Pentas’ platform has helped shape the former industrial wasteland by, for example, successfully fighting for the establishment of part of the University of Applied Sciences (HTW) in the area. Today, Schöneweide is teeming with thousands of students. Of course, citizen’s groups can also have smaller goals — for example, his group’s efforts to keep Berlin’s oldest ferry connection in operation, the F11. While the Silicon Valley is turning to platform capitalism, Penta is banking on platform communitarianism.

He has already initiated four citizen alliances in the city — in Schöneweide, Neukölln, Wedding-Moabit and Spandau — which together incorporate around 80 groups that claim to represent a combined 100,000 people. And they don’t see themselves as just harmless clubs for discussion, but aim to negotiate at eye level with district leaders and city officials.

Can the chaotic, rudderless Babylonia of Berlin become a laboratory for a new form of citizen involvement? All coordinated by a Catholic priest in the diaspora of a godless city where 60 percent of the residents are unaffiliated with any religion?

That, too, might be part of this city’s laissez-faire approach — that in addition to all the other whackos, a Catholic priest can go ahead and do his thing in helping the deeply apostate Berlin society reinvent itself.

Penta’s skepticism of big top-down visions seems to have hit a nerve — as exemplified by Tempelhofer Feld, the vast empty field right in the heart of the city. Once an airport, the city proposed turning it into a new city quarter once it was closed down in 2008. But what did Berliners want? It’s not so easy to say. To approach an answer, it’s best to visit the place.

Freedom

Up until a decade ago, you could still fly from downtown Berlin to places like Vienna or Brussels. But in the 10 years that have passed since the last flight took off, not much has happened at the site. It is pretty much completely empty and it is so big that New York’s Central Park could fit inside with plenty of room to spare. It is a huge luxury in a city where housing is becoming increasingly tight.

But in a 2014 referendum, voters decided to keep it as it is. They elected to change nothing. No apartment buildings on the edges, no international garden exhibition, no lake, no mountain, no rocks. Critics complain that the city isn’t even allowed to put in bathrooms and park benches.

The vote was essentially the people of Berlin thumbing their noses at turbo-capitalism, which was threatening to chew up the city’s open spaces after having already transformed the real estate market into an El Dorado for speculators. It was a huge, loud rejection of change.

And it was fueled by the dream of creating a vast oasis, perhaps the biggest in the world located right in the center of a metropolis, a place where everyone can come together and relax, long-time Berliners and recent newcomers alike. A place where everyone can do more or less as they please.

The only things in the park are the two runways through the middle, a few trees here and there and a six-kilometer-long strip of pavement around the outside, with a string of red dots marking the best route for those biking or running the loop.

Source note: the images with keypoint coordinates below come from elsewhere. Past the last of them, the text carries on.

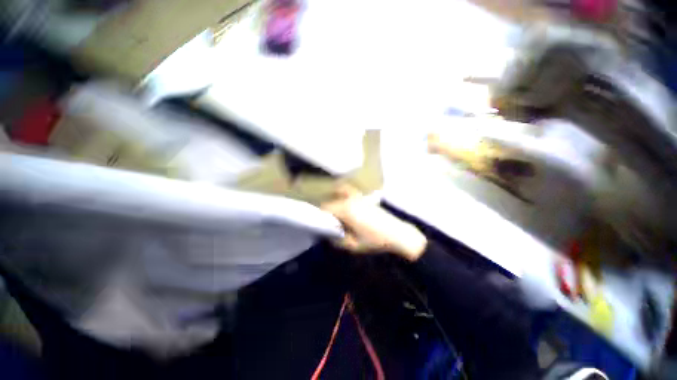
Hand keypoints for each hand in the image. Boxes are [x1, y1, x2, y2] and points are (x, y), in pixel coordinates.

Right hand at [321, 185, 426, 260]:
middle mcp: (350, 200)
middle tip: (329, 224)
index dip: (320, 216)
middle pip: (331, 202)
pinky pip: (349, 192)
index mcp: (346, 210)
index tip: (320, 225)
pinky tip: (344, 204)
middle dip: (327, 212)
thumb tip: (329, 234)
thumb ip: (338, 240)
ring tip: (335, 216)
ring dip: (334, 204)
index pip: (325, 208)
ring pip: (339, 196)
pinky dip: (343, 194)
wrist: (398, 234)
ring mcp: (358, 197)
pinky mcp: (364, 198)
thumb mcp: (354, 246)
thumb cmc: (375, 241)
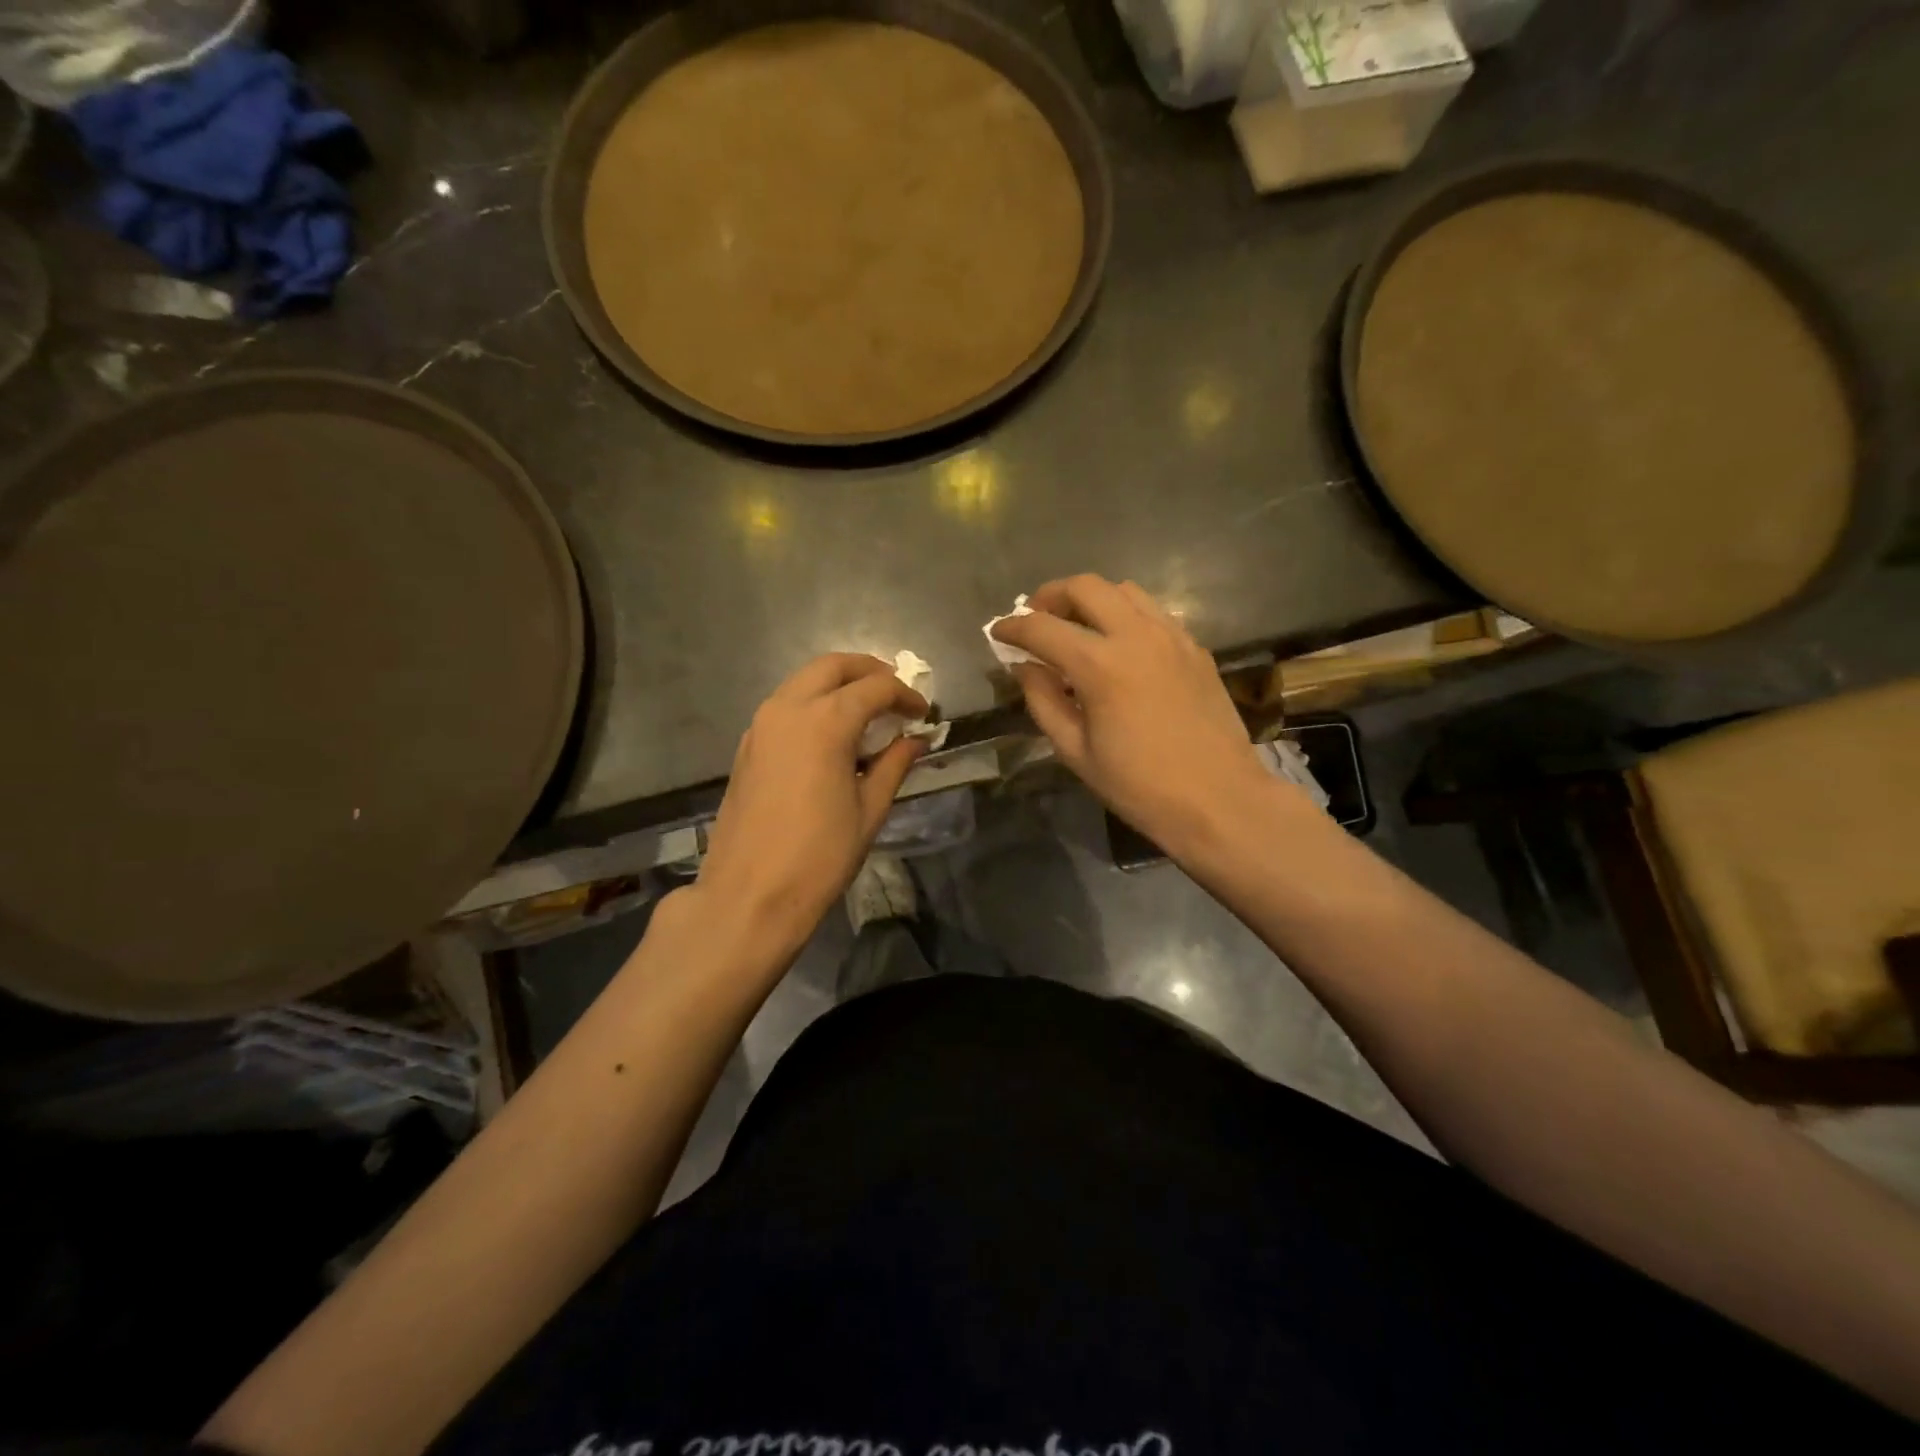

It has become a utopia for the stressed-out residents of the capital who yearn for the outdoors, for peace and quiet, for expansiveness, for a view of something other than the gray buildings and dour faces that otherwise dominate the cityscape. It has turned into an unregulated place of myriad possibilities in a constantly growing city — right where Adolf Hitler held a massive demonstration of his power on May 1, 1933, a place where warplanes were assembled underground during World War II. And a place where American planes landed during the Berlin Airlift, saving West Berlin from the Soviet blockade.

“That is the fascinating thing about Berlin,” says the Oscar-winning British actress Helen Mirren as she looks out over the field. “This city continually redefines historical places.” For the episodic feature film “Berlin, I Love You,” which will hit the theaters next year, Mirren filmed a part about the refugees who are sheltered at the old airport. “It is fantastic to have such a space where everyone can be themselves. It would be unthinkable in London.”

In fact, a kind of mini-Germany has taken shape at Tempelhofer Feld. It seems just as compartmentalized as the country at large, despite the referendum. It seems that every segment of the population has carved out a section of their own and lives their own reality there, separated from the rest of the world.

In one corner is the dog exercise area, essentially a vast kennel where men and women throw balls for their pets and stand at the edge smoking and watching the action. Then there are the small parcels set aside for the urban gardeners, so small that tears of sympathy well up when you think of the older rental-gardens elsewhere in the city, rejected for their uncoolness by many newer Berliners.

In the southwestern corner of Tempelhofer Feld, a Segway rental company has cordoned off its own section, a necessary measure to teach the lurching tourists how to ride the things. Next door is a go-kart rental. And a place to rent tiny electric cars. Each recreational-vehicle collection behind its own fence.

There is also a piece of asphalt for the oddballs with their drones and remote-control cars. Signs denote where the area for skate-sailing begins and ends. Toward one side of the field is an area reserved for barbecuing, though it isn’t fenced off — nor does it need to be. In the summer, the smoke creates its own kind of barrier.

For a good portion of the year, a huge chunk of the field is blocked off for skylarks, with signs noting that it is the only place left for them to breed. And this fall, a shepherd drove his sheep through the dried out, brown landscape for a week, with two dogs keeping the herd together and not a single fence to block their path. There were only the two runways — the shepherd calling to make sure it was okay before crossing them.

There is one, slightly larger clump of trees that has been taken over by mountain bikers — and it is generally frowned upon when lovers wander into the copse of trees. It is one of the few areas in the park that offers a bit of privacy. It’s for riding, not romance.

There’s also an area for pot smokers, though it isn’t fenced off. In the evenings, the clouds of cannabis smoke are almost as thick as the ones over in the barbecue corner.

There is a small rise that offers the kind of sunset view that you can’t find anywhere else in the city. In the evenings, everyone lies in the grass and watches as the sharply divided areas of the park slowly disappear into the gathering darkness.

Far away, on the other side of the field, are a bunch of white containers, a small village for the refugees. They, too, are behind a fence. But to ensure that residents don’t have to look through the mesh, a one-meter-high catwalk has been built along the fence around the village, allowing for an unobstructed view.

Tempelhof freedom. Berlin’s utopia. Berlin’s empty center. Everyone together, but to each their own.